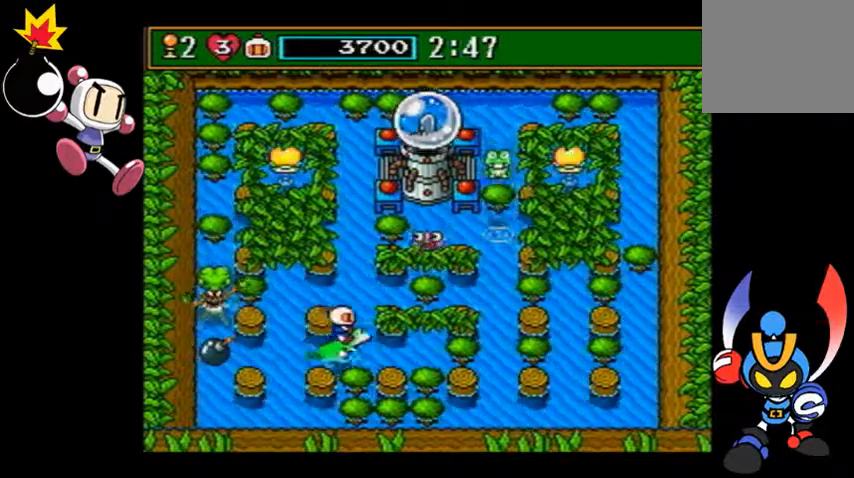
{"dt_ms": 500, "buttons": [], "left_stick": "right", "events": []}
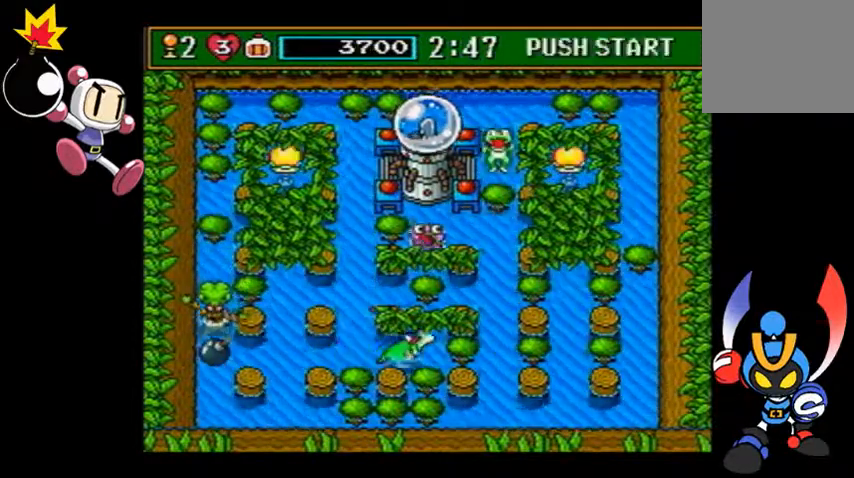
{"dt_ms": 500, "buttons": [], "left_stick": "up-left", "events": [[67, "CIRCLE", "down"], [133, "left_stick", "left"], [167, "CIRCLE", "up"], [367, "left_stick", "up-left"]]}
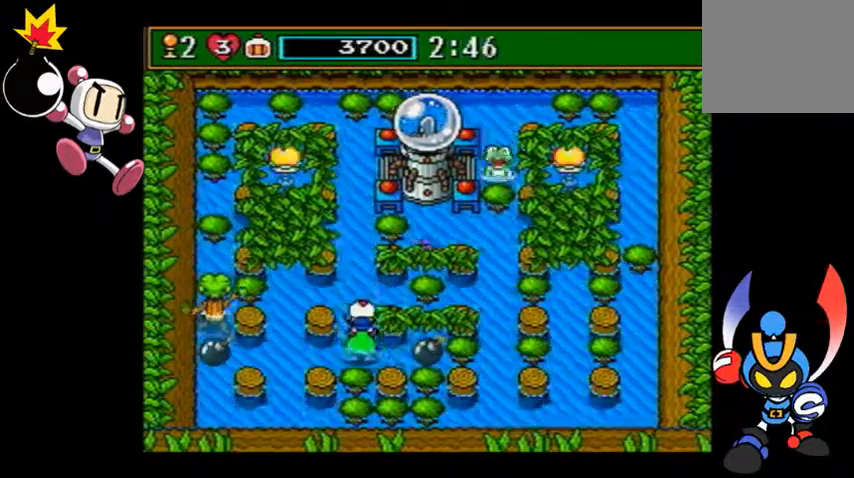
{"dt_ms": 1000, "buttons": [], "left_stick": "center"}
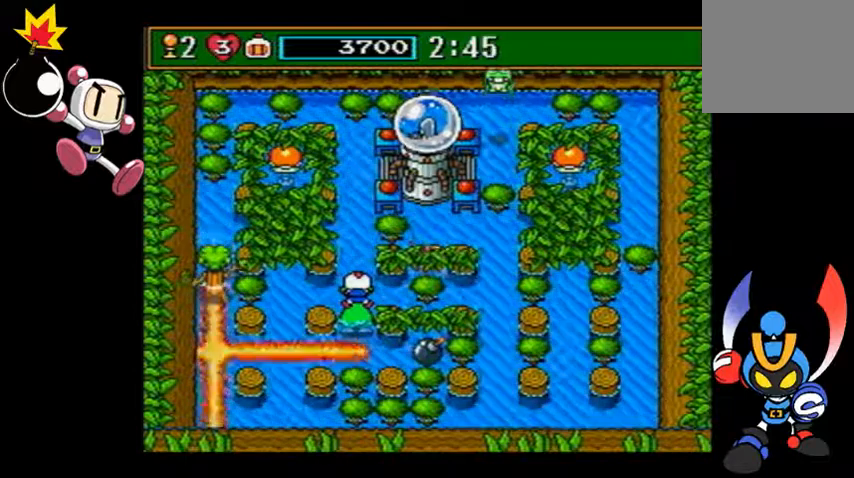
{"dt_ms": 500, "buttons": [], "left_stick": "center", "events": []}
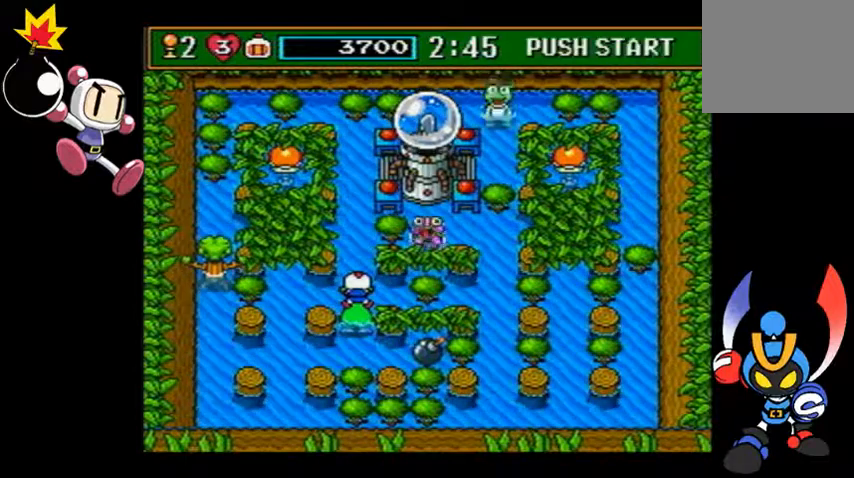
{"dt_ms": 500, "buttons": [], "left_stick": "center", "events": []}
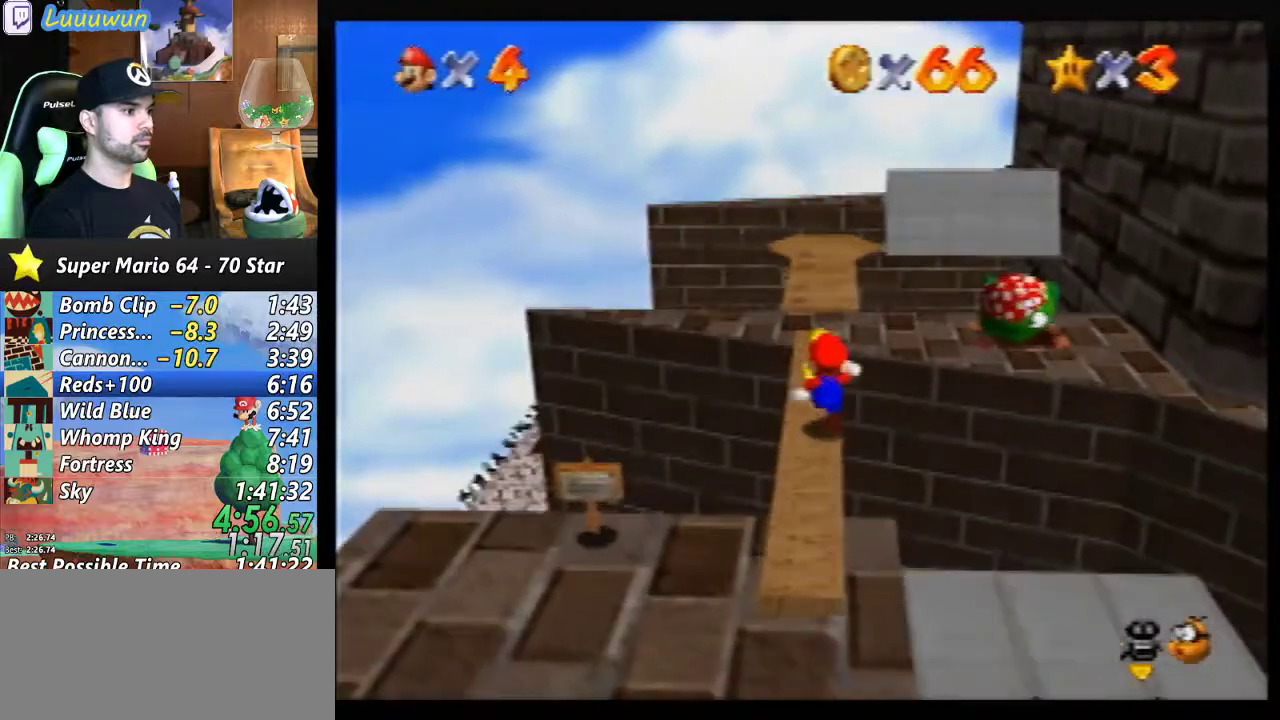
Gameplay with a controller (Nintendo layout); each line is a JSON object with the inputs held at the frame after it. "events" lists button and stick changes between this image and that frame as [ms after this image, input, new state], when the widget could be followed in between. Not read: L1 L3 R3.
{"buttons": [], "left_stick": "down", "events": [[433, "left_stick", "down"]]}
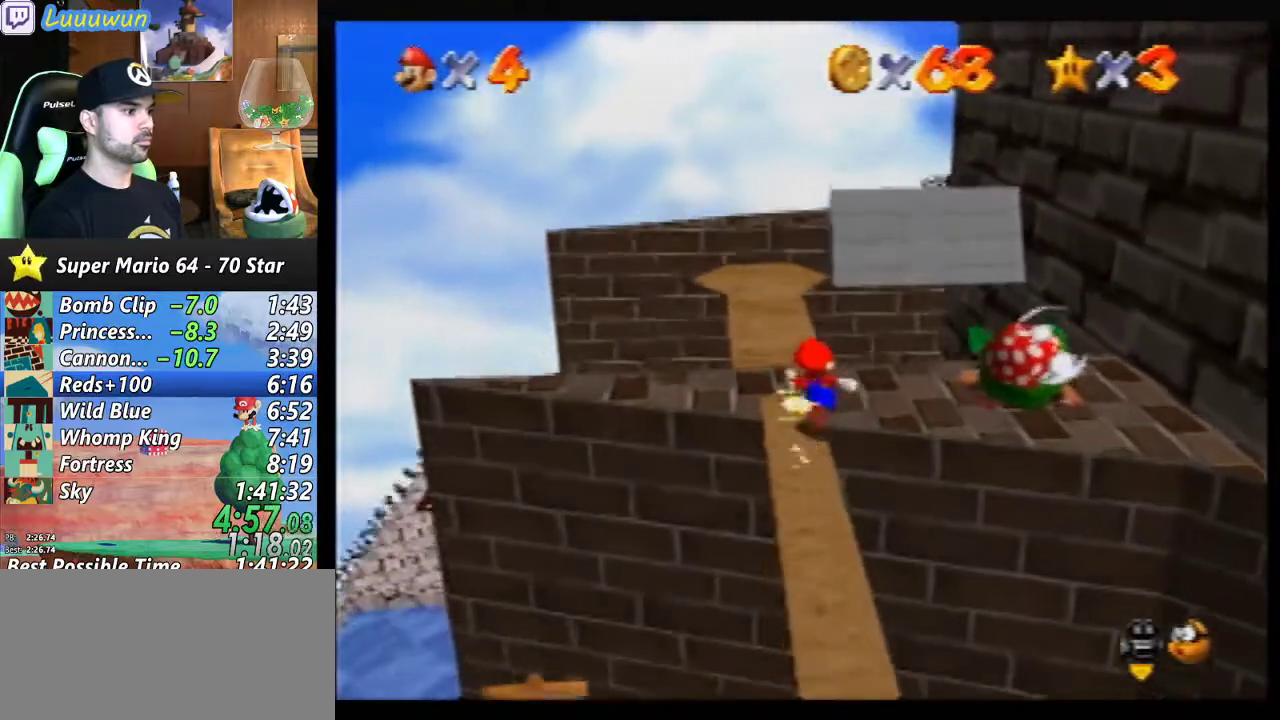
{"buttons": ["A"], "left_stick": "down-right", "events": [[100, "A", "down"], [367, "left_stick", "down-right"]]}
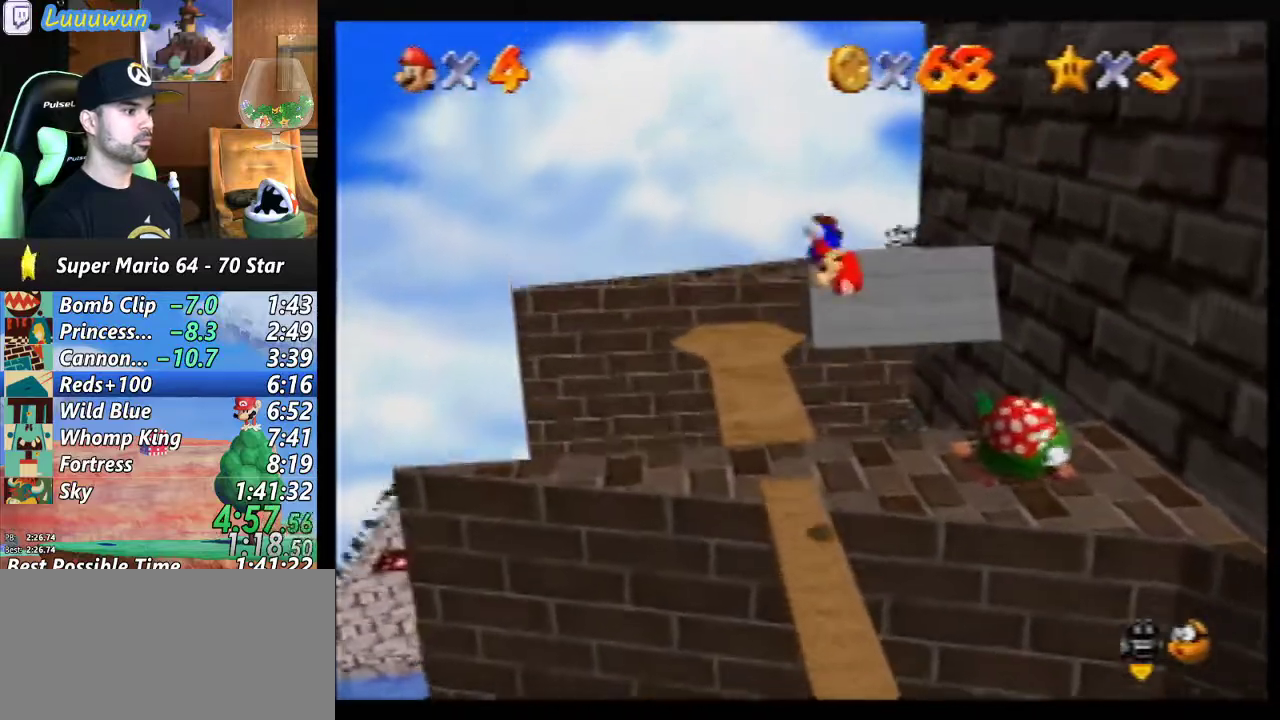
{"buttons": ["A"], "left_stick": "down", "events": [[67, "left_stick", "down"]]}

★ ★ ★ ★ ★ ★ ★

◆ **ASSIGNMENT**
In the entries above, which lines hold the string "right"? Report all of them.

◆ **ANSWER SPACE**
{"dt_ms": 500, "buttons": [], "left_stick": "right", "events": []}
{"buttons": ["A"], "left_stick": "down-right", "events": [[100, "A", "down"], [367, "left_stick", "down-right"]]}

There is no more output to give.